Family ties can take the form of domestic, unmarried symbiosis or homosexual relationships.’ The copy of the order was uploaded on Sunday.
The apex court, in a judgment, observed that a working woman cannot be denied the statutory right of maternity leave for her biological child merely because her husband has two children from a previous marriage and he has given birth to one of them.

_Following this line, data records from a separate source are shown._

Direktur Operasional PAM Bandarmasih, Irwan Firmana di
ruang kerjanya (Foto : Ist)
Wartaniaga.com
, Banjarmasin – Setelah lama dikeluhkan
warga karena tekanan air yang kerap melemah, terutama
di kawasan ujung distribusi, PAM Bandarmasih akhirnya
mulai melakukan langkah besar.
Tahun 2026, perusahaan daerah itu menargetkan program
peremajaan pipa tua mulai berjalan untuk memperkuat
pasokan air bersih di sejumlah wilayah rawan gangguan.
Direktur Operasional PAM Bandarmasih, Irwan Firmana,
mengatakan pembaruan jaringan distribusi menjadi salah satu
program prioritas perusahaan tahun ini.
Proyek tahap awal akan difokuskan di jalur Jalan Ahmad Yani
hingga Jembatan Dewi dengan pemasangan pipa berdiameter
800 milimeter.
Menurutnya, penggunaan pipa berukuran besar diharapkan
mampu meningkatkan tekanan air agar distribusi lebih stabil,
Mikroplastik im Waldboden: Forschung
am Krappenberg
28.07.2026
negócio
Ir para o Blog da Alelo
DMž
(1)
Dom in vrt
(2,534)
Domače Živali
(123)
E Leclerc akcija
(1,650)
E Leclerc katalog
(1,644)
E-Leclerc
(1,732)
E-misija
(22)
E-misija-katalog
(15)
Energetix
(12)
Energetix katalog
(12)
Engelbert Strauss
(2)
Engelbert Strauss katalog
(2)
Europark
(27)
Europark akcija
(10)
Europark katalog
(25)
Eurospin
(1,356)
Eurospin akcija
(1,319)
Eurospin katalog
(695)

The Supreme Court has observed that there can be a single parent family due to many reasons and this situation can be due to the death of either of the spouses, their separation or divorce. Similarly, the guardians and caretakers of the children (who traditionally play the roles of ‘mother’ and ‘father’) may change with remarriage, adoption the apex court said.

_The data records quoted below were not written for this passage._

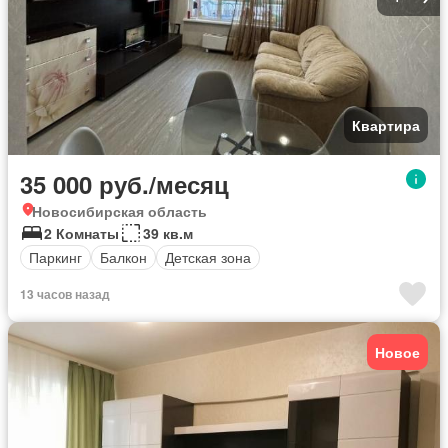
Квартира
35 000 руб./месяц
Новосибирская область
2 Комнаты
39 кв.м
Паркинг
Балкон
Детская зона
13 часов назад
Новое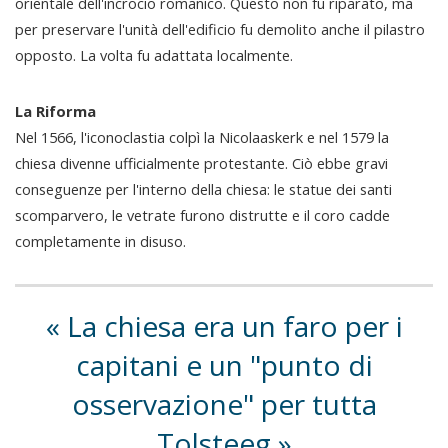
orientale dell'incrocio romanico. Questo non fu riparato, ma
per preservare l'unità dell'edificio fu demolito anche il pilastro
opposto. La volta fu adattata localmente.
La Riforma
Nel 1566, l'iconoclastia colpì la Nicolaaskerk e nel 1579 la
chiesa divenne ufficialmente protestante. Ciò ebbe gravi
conseguenze per l'interno della chiesa: le statue dei santi
scomparvero, le vetrate furono distrutte e il coro cadde
completamente in disuso.
La chiesa era un faro per i
capitani e un "punto di
osservazione" per tutta
Tolsteeg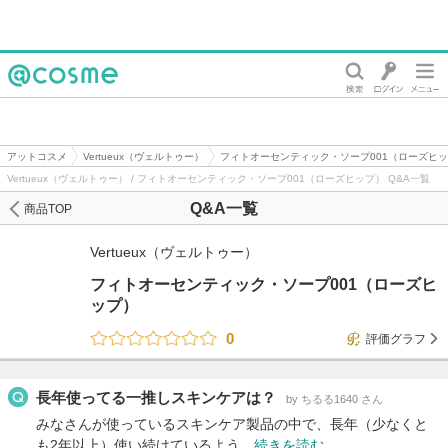
@cosme
アットコスメ
Vertueux（ヴェルトゥー）
フィトオーセンティック・ソープ001（ローズヒ
Vertueux（ヴェルトゥー） / フィトオーセンティック・ソープ001（ローズヒップ） Q&A一覧
Q&A一覧
商品TOP
Vertueux（ヴェルトゥー）
フィトオーセンティック・ソープ001（ローズヒ
ップ）
0
評価グラフ
長年使ってる一推しスキンケアは？
by ちるる1640 さん
みなさんが使っているスキンケア製品の中で、長年（少なくと
も2年以上）使い続けているよう…
続きを読む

The top court observed that these expressions of love and families may not be specific, but they are as real as their traditional system and such unusual expressions of family unit are available not only for protection under the law but also under the social welfare law. equally eligible for benefits.
Justice Chandrachud, who wrote the judgment for the bench, observed that unless an objective interpretation is adopted in the present case, the very purpose and intent of granting maternity leave would be defeated. The apex court said, “The object of grant of maternity leave under the 1972 Rules is to facilitate the women to remain in the workplace. For such provisions, it is a harsh reality that many women will be forced to leave work on the birth of a child in view of the social conditions if they are not given leave and other facilities.”
The bench said that no employer can treat the birth of a child as separate from the purpose of employment and the birth of a child should be treated as a natural event of life in the context of employment. Therefore, the provisions of maternity leave should be considered in that perspective. The apex court observed that the facts of the present case indicate that the husband of the appellant (nurse by profession) was already married, which was terminated as a result of the death of his wife, after which he married the woman.
“The fact that the husband of the appellant had two children from his first marriage, therefore, the appellant would not be entitled to the benefit of maternity leave for his only biological child,” the bench said.
“The fact that he has been granted child care leave in respect of two biological children born to his spouse from an earlier marriage,” the bench said. This could be a matter on which a lenient stand was taken by the authorities at the relevant time.’
The apex court said that the facts of the present case also indicate that the composition of the family of the appellant changed when she assumed the role of guardian in respect of biological children of her husband from his previous marriage.